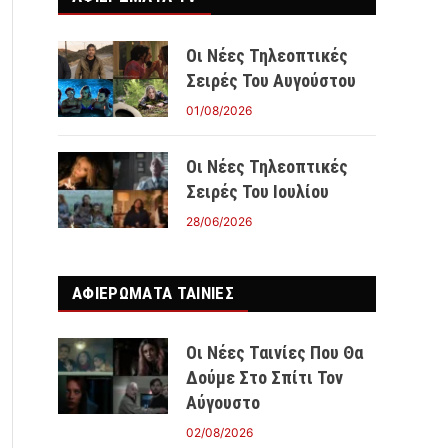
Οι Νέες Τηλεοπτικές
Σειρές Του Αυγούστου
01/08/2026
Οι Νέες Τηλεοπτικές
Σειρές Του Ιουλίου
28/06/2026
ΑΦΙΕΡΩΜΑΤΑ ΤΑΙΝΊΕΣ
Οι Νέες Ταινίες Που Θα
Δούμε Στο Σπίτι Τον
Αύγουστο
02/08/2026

^^^^

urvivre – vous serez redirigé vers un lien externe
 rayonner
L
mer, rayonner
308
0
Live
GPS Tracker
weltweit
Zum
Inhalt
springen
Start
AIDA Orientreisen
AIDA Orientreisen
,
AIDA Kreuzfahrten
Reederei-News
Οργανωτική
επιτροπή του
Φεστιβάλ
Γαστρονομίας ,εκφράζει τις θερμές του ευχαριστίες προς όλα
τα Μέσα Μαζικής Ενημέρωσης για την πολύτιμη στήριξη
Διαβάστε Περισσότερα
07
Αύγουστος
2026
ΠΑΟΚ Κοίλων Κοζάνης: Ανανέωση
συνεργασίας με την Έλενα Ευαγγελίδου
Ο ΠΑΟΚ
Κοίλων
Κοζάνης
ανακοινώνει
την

^^^^

Your objective: Among the entries above, some lines may hold the string "Κοζάνης". State how many, and give nothing but the number.

Solution to this task: 2